Old Springs felt long in the tooth but there were no issues. I did honestly start getting tired of saying thanks to every trail runner saying "good job" to me at this point. Is it discourteous to be silent, I thought? I was tired after all and wanted to save every bit of energy. I said thanks here or there when I can't. If I don't, I figured they never saw my face anyways (kidding, or semi-kidding). As I got out of Old Springs I saw my friends Matt and Kristin heading in the opposite direction on their 3rd loop for the 100 miler (they finished, I found out later on). I thought to myself that I find it superhuman how they did it, as past friends who have done all four loops. It must have been just an extreme mental and physical challenge to do so.
Fog greeted me on Fox Ridge as well as what seemed like more endless climbs. More stops, more swigs of water, some snacks along the way, and I ended up out of Fox Ridge. I then proceeded to the road to Coastal Trail, which was concrete but thankfully downhill. I shuffled again in the fog. The road looked like it was iced but I never felt any slipperiness (thank goodness), so maybe it was just white marks on it (or maybe my shoes had their grip working as intended).
There were a few set of steps going down Coastal Trail which I took very very slowly. Two steps per step and sideways. My IT band also felt tight and at this point, I didn't want to risk anything. It would be disastrous and quite sad if I somehow didn't finish with a mile or two to go. I shuffled and ran when I can, but walked when it made sense.
I heard cowbells in the distance and I saw the lights of the finish line. The 15Kers of the Night Run were also on their way back. Some were even nice enough to slow down and let me cross the finish line first. I crossed the line with a smile on my face and a sense of relief.
I did it!
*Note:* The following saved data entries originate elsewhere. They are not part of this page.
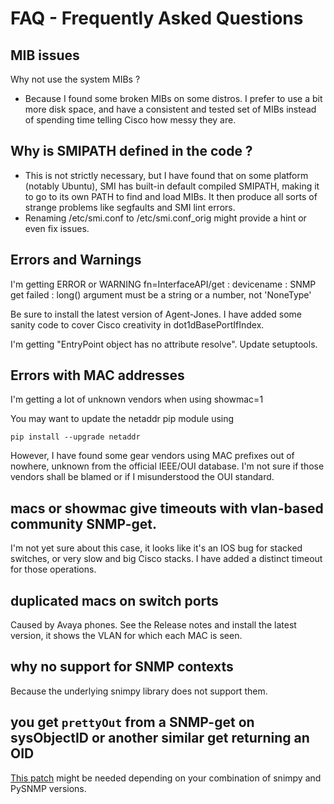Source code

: FAQ - Frequently Asked Questions
================================


## MIB issues

Why not use the system  MIBs ?

- Because I found some broken MIBs on some distros. I prefer to use a bit more disk space, and have a consistent and tested set of MIBs instead of spending time telling Cisco how messy they are.

## Why is SMIPATH defined in the code ?

- This is not strictly necessary, but I have found that on some platform (notably Ubuntu), SMI has built-in default compiled SMIPATH, making it to go to its own PATH to find and load MIBs. It then produce all sorts of strange problems like segfaults and SMI lint errors.
- Renaming /etc/smi.conf to /etc/smi.conf_orig might provide a hint or even fix issues.

## Errors and Warnings

I'm getting ERROR or WARNING fn=InterfaceAPI/get : devicename : SNMP get failed : long() argument must be a string or a number, not 'NoneType'

Be sure to install the latest version of Agent-Jones. I have added some sanity code to cover Cisco  creativity in dot1dBasePortIfIndex.

I'm getting "EntryPoint object has no attribute resolve". Update setuptools.

## Errors with MAC addresses

I'm getting a lot of unknown vendors when using showmac=1

You may want to update the netaddr pip module using

    pip install --upgrade netaddr

However, I have found some gear vendors using MAC prefixes out of nowhere, unknown from the official IEEE/OUI database. I'm not sure if those vendors shall be blamed or if I misunderstood the OUI standard.

## macs or showmac give timeouts with vlan-based community SNMP-get.

I'm not yet sure about this case, it looks like it's an IOS bug for stacked switches, or very slow and big Cisco stacks. I have added a distinct timeout for those operations.

## duplicated macs on switch ports

Caused by Avaya phones. See the Release notes and install the latest version, it shows the VLAN for which each MAC is seen.

## why no support for SNMP contexts

Because the underlying snimpy library does not support them.

## you get `prettyOut` from a SNMP-get on sysObjectID or another similar get returning an OID

[This patch](https://github.com/vincentbernat/snimpy/commit/d3a36082d417bb451e469f33938e1d0821b615ea) might be needed depending on your combination of snimpy and PySNMP versions.
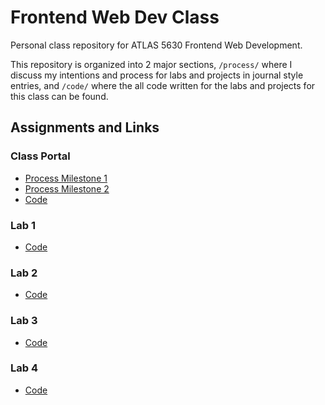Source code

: # Frontend Web Dev Class

Personal class repository for ATLAS 5630 Frontend Web Development.

This repository is organized into 2 major sections, `/process/` where I discuss my intentions and process for labs and projects in journal style entries, and `/code/` where the all code written for the labs and projects for this class can be found.

## Assignments and Links
### Class Portal
- [Process Milestone 1](/process/class-portal/README.md#milestone-1)
- [Process Milestone 2](/process/class-portal/README.md#milestone-2)
- [Code](/code/class-portal/)
### Lab 1
- [Code](/code/lab-1/)
### Lab 2
- [Code](/code/lab-2/)
### Lab 3
- [Code](/code/lab-3/)
### Lab 4
- [Code](/code/lab-4/)
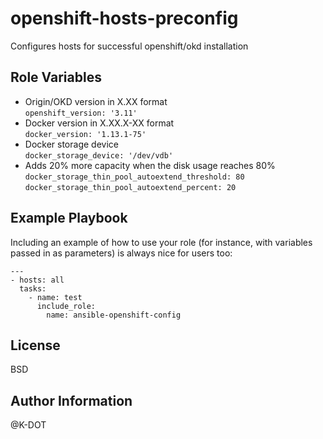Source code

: openshift-hosts-preconfig
=========

Configures hosts for successful openshift/okd installation

Role Variables
--------------
 * Origin/OKD version in X.XX format  
 `openshift_version: '3.11'`  
 * Docker version in X.XX.X-XX format  
 `docker_version: '1.13.1-75'`  
 * Docker storage device  
 `docker_storage_device: '/dev/vdb'`  
 * Adds 20% more capacity when the disk usage reaches 80%  
 `docker_storage_thin_pool_autoextend_threshold: 80`  
 `docker_storage_thin_pool_autoextend_percent: 20`  

Example Playbook
----------------

Including an example of how to use your role (for instance, with variables passed in as parameters) is always nice for users too:

    ---
    - hosts: all
      tasks:
        - name: test
          include_role:
            name: ansible-openshift-config


License
-------

BSD

Author Information
------------------

@K-DOT
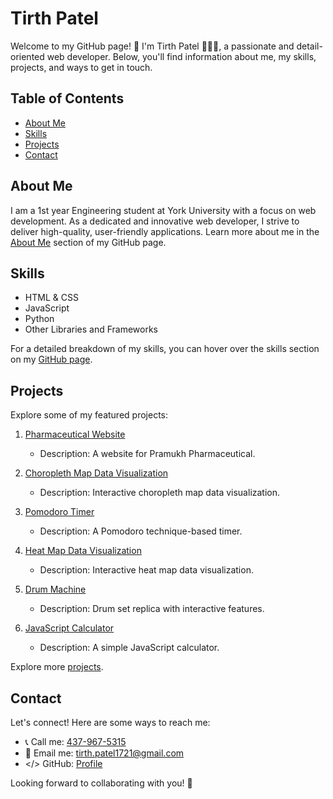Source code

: # Tirth Patel

Welcome to my GitHub page! 👋 I'm Tirth Patel 👨🏽‍💻, a passionate and detail-oriented web developer. Below, you'll find information about me, my skills, projects, and ways to get in touch.

## Table of Contents
- [About Me](#about-me)
- [Skills](#skills)
- [Projects](#projects)
- [Contact](#contact)

## About Me
I am a 1st year Engineering student at York University with a focus on web development. As a dedicated and innovative web developer, I strive to deliver high-quality, user-friendly applications. Learn more about me in the [About Me](#about-me) section of my GitHub page.

## Skills
- HTML & CSS
- JavaScript
- Python
- Other Libraries and Frameworks

For a detailed breakdown of my skills, you can hover over the skills section on my [GitHub page](#skills).

## Projects
Explore some of my featured projects:

1. [Pharmaceutical Website](https://github.com/tirthp14/Pramukh-Pharmaceutical)
   - Description: A website for Pramukh Pharmaceutical.

2. [Choropleth Map Data Visualization](https://github.com/tirthp14/choropleth-map-data-visualization)
   - Description: Interactive choropleth map data visualization.

3. [Pomodoro Timer](https://github.com/tirthp14/pomodoro-timer)
   - Description: A Pomodoro technique-based timer.

4. [Heat Map Data Visualization](https://github.com/tirthp14/heat-map-data-visualization)
   - Description: Interactive heat map data visualization.

5. [Drum Machine](https://github.com/tirthp14/drum-machine)
   - Description: Drum set replica with interactive features.

6. [JavaScript Calculator](https://github.com/tirthp14/javascript-calculator)
   - Description: A simple JavaScript calculator.

Explore more [projects](https://github.com/tirthp14?tab=repositories).

## Contact
Let's connect! Here are some ways to reach me:

- 📞 Call me: [437-967-5315](tel:437-967-5315)
- 📧 Email me: [tirth.patel1721@gmail.com](mailto:tirth.patel1721@gmail.com)
- </> GitHub: [Profile](https://github.com/tirthp14)

Looking forward to collaborating with you! 🚀
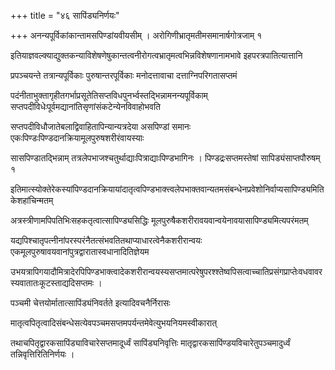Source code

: +++
title = "४६ सापिंड्यनिर्णयः"

+++
अनन्यपूर्विकांकान्तामसपिण्डांयवीयसीम् । अरोगिणीभ्रातृमतीमसमानार्षगोत्रजाम् १

इतियाज्ञवल्क्याद्युक्तकन्याविशेषणेषुकान्तत्वनीरोगत्वभ्रातृमत्वभिन्नविशेषणानामभावे इहपरत्रपातित्यात्तानि

प्रपञ्चयन्ते तत्रान्यपूर्विकाः पुरुषान्तरपूर्विकाः मनोदत्तावाचा दत्ताग्निपरिगतासप्तमं

पदंनीताभुक्तागृहीतगर्भाप्रसूतेतिसप्तविधपुनर्भ्वस्तद्भिन्नामनन्यपूर्विकाम् सप्तपदीविधेःपूर्वमद्यानांतिसृणांसंकटेन्येनविवाहोभवति

सप्तपदीविधौजातेबलाद्विवाहितापिन्यान्यत्रदेया असपिण्डां समानः एकःपिण्डःपिण्डदानक्रियामूलपुरुषशरीरंवायस्याः

सासपिण्डातद्भिन्नाम् तत्रलेपभाजश्चतुर्थाद्याःपित्राद्याःपिण्डभागिनः । पिण्डद्रःसप्तमस्तेषां सापिड्यंसाप्तपौरुषम् १

इतिमात्स्योक्तेरेकस्यांपिण्डदानक्रियायांदातृत्वपिण्डभाक्त्त्वलेपभाक्तवान्यतमसंबन्धेनप्रवेशोनिर्वाप्यसापिण्ड्यमितिकेशहांचिन्मतम्

अत्रस्त्रीणामपिपतिभिःसहकतृत्वात्सापिण्ड्यसिद्धिः मूलपुरुषैकशरीरावयवान्वयेनावयासापिण्ड्यमित्यपरंमतम्

यद्यपिश्चातृपत्नीनांपरस्परंनैतत्संभवतितथाप्याधारत्वेनैकशरीरान्वयः एकमूलपुरुषावयवानांपुत्रद्वारातास्वधानादितिज्ञेयम

उभयत्रापिगयादौमित्रादेरपिपिण्डभाक्त्वादेकशरीरान्वयस्यसप्तमात्परेषुपरश्श्तेष्वपिसत्वाच्चातिप्रसंगप्राप्तेःवधवावरस्यवातातःकूटस्ताद्यदिसप्तमः ।

पञ्चमी चेत्तयोर्मातात्सापिंड्यंनिवर्तते इत्यादिवचनैर्निरासः

मातृत्वपितृत्वादिसंबन्धेसत्येवपञ्चमसप्तमपर्यन्तमेवेत्युभयनियमस्वीकारात्

तथाचपितृद्वारकसापिंड्याविचारेसप्तमादूर्ध्वं सापिंड्यनिवृत्तिः मातृद्वारकसापिंण्डयविचारेतुपञ्चमादुर्ध्वं तन्निवृत्तिरितिनिर्णयः ।
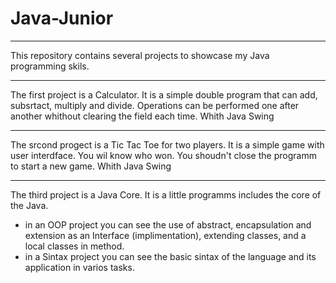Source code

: # Java-Junior
***
This repository contains several projects to showcase my Java programming skils.
***
The first project is a Calculator. It is a simple double program that can add, subsrtact, 
multiply and divide. Operations can be performed one after another whithout clearing the field each time.
Whith Java Swing
***
The srcond progect is a Tic Tac Toe for two players. It is a simple game with user interdface.
You wil know who won. You shoudn't close the programm to start a new game.
Whith Java Swing
***
The third project is a Java Core. It is a little programms includes the core of the Java.
  - in an OOP project you can see the use of abstract, encapsulation and extension as an Interface (implimentation), extending classes, and a local classes in method.
  - in a Sintax project you can see the basic sintax of the language and its application in varios tasks.
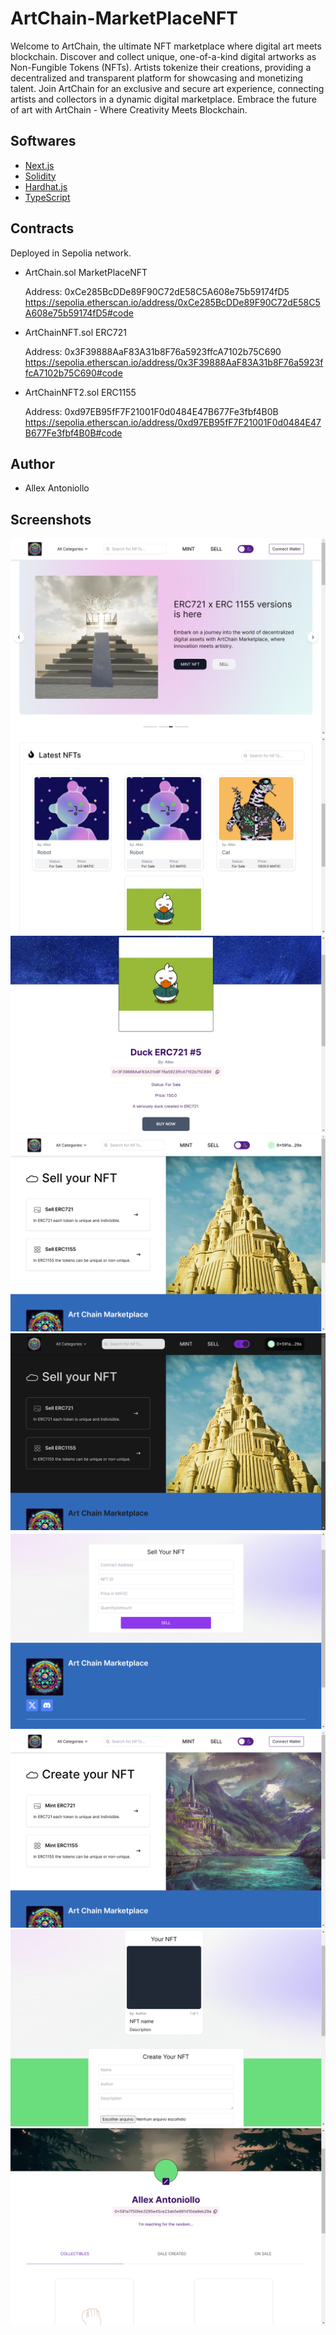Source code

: # ArtChain-MarketPlaceNFT

Welcome to ArtChain, the ultimate NFT marketplace where digital art meets blockchain. Discover and collect unique, one-of-a-kind digital artworks as Non-Fungible Tokens (NFTs). Artists tokenize their creations, providing a decentralized and transparent platform for showcasing and monetizing talent. Join ArtChain for an exclusive and secure art experience, connecting artists and collectors in a dynamic digital marketplace. Embrace the future of art with ArtChain - Where Creativity Meets Blockchain.

## Softwares

- [Next.js](https://nextjs.org/)
- [Solidity](https://soliditylang.org/)
- [Hardhat.js](https://hardhat.org/)
- [TypeScript](https://www.typescriptlang.org/)

## Contracts

Deployed in Sepolia network.

- ArtChain.sol MarketPlaceNFT

  Address: 0xCe285BcDDe89F90C72dE58C5A608e75b59174fD5
  https://sepolia.etherscan.io/address/0xCe285BcDDe89F90C72dE58C5A608e75b59174fD5#code

- ArtChainNFT.sol ERC721

  Address: 0x3F39888AaF83A31b8F76a5923ffcA7102b75C690
  https://sepolia.etherscan.io/address/0x3F39888AaF83A31b8F76a5923ffcA7102b75C690#code

- ArtChainNFT2.sol ERC1155

  Address: 0xd97EB95fF7F21001F0d0484E47B677Fe3fbf4B0B
  https://sepolia.etherscan.io/address/0xd97EB95fF7F21001F0d0484E47B677Fe3fbf4B0B#code

## Author

- Allex Antoniollo

## Screenshots

![Home](./screenshots/Home.png)
![Home NFTs on sale](./screenshots/HomeOnSale.png)
![Details](./screenshots/Details.png)
![Sell](./screenshots/Sell.png)
![SellDarkMode](./screenshots/SellDark.png)
![SellERC1155](./screenshots/Sell1155.png)
![Mint](./screenshots/Mint.png)
![MintERC721](./screenshots/Mint721.png)
![Profile](./screenshots/Profile.png)
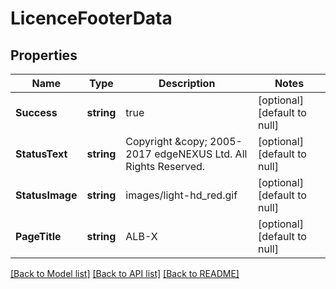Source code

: # LicenceFooterData

## Properties
Name | Type | Description | Notes
------------ | ------------- | ------------- | -------------
**Success** | **string** | true | [optional] [default to null]
**StatusText** | **string** | Copyright &amp;copy; 2005-2017 edgeNEXUS Ltd. All Rights Reserved. | [optional] [default to null]
**StatusImage** | **string** | images/light-hd_red.gif | [optional] [default to null]
**PageTitle** | **string** | ALB-X | [optional] [default to null]

[[Back to Model list]](../README.md#documentation-for-models) [[Back to API list]](../README.md#documentation-for-api-endpoints) [[Back to README]](../README.md)

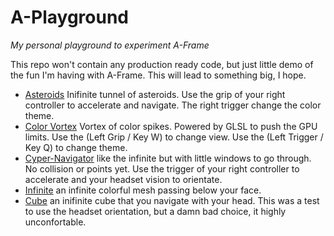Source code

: # A-Playground

_My personal playground to experiment A-Frame_

This repo won't contain any production ready code, but just little demo of the fun I'm having with A-Frame. This will lead to something big, I hope.

- [Asteroids](https://maxwellito.github.io/a-playground/asteroids/) Inifinite tunnel of asteroids. Use the grip of your right controller to accelerate and navigate. The right trigger change the color theme.
- [Color Vortex](https://maxwellito.github.io/a-playground/color-vortex/) Vortex of color spikes. Powered by GLSL to push the GPU limits. Use the (Left Grip / Key W) to change view. Use the (Left Trigger / Key Q) to change theme.
- [Cyper-Navigator](https://maxwellito.github.io/a-playground/cyber-navigator/) like the infinite but with little windows to go through. No collision or points yet. Use the trigger of your right controller to accelerate and your headset vision to orientate.
- [Infinite](https://maxwellito.github.io/a-playground/infinite.html) an infinite colorful mesh passing below your face.
- [Cube](https://maxwellito.github.io/a-playground/cube.html) an inifinite cube that you navigate with your head. This was a test to use the headset orientation, but a damn bad choice, it highly unconfortable.
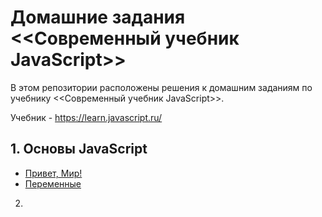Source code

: # Домашние задания <<Современный учебник JavaScript>>

В этом репозитории расположены решения к домашним заданиям по учебнику <<Современный учебник JavaScript>>.

Учебник - <https://learn.javascript.ru/>

## 1. Основы JavaScript

* [Привет, Мир!](https://clck.ru/33TQEc)
* [Переменные](https://clck.ru/33TWBL)

2.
I finished my third 50 miler, and my first 50 miler for 2015. I have learned a lot from this race and I hope to apply all the lessons learned in my upcoming first attempt at a 100 miler.
Below are some photos and some post race thoughts, if you got this far on my report. Thanks for reading if you got this far! Happy Trails!
(Left to Right: Me, my friend Pen who did the Headlands 100 last year and did the Night Sweats 15K this year. Christina and Dolores who did the Night Sweats 15K, their very first night trail run!)
I swear I was running with pebbles (which seemed like rocks) under my left foot for the last 10 miles. That's what I get for not wearing gaiters or not having that fancy sole in my previous shoe, the Brooks Cascadias which would trap those pesky pebbles. I decided to ignore the nuisance until I crossed the finish line and I got rewarded by a huge blister at the bottom of my feet. It's a nuisance to walk as I curl up my foot to not press on it, so I look like I'm walking with a limp, but technically I'm not. I want to pop the darned thing, but I read it's better to just let it go and heal itself. I hope I'm patient enough to let it heal, and I might cover it again with a blister kit I bought at Walgreens.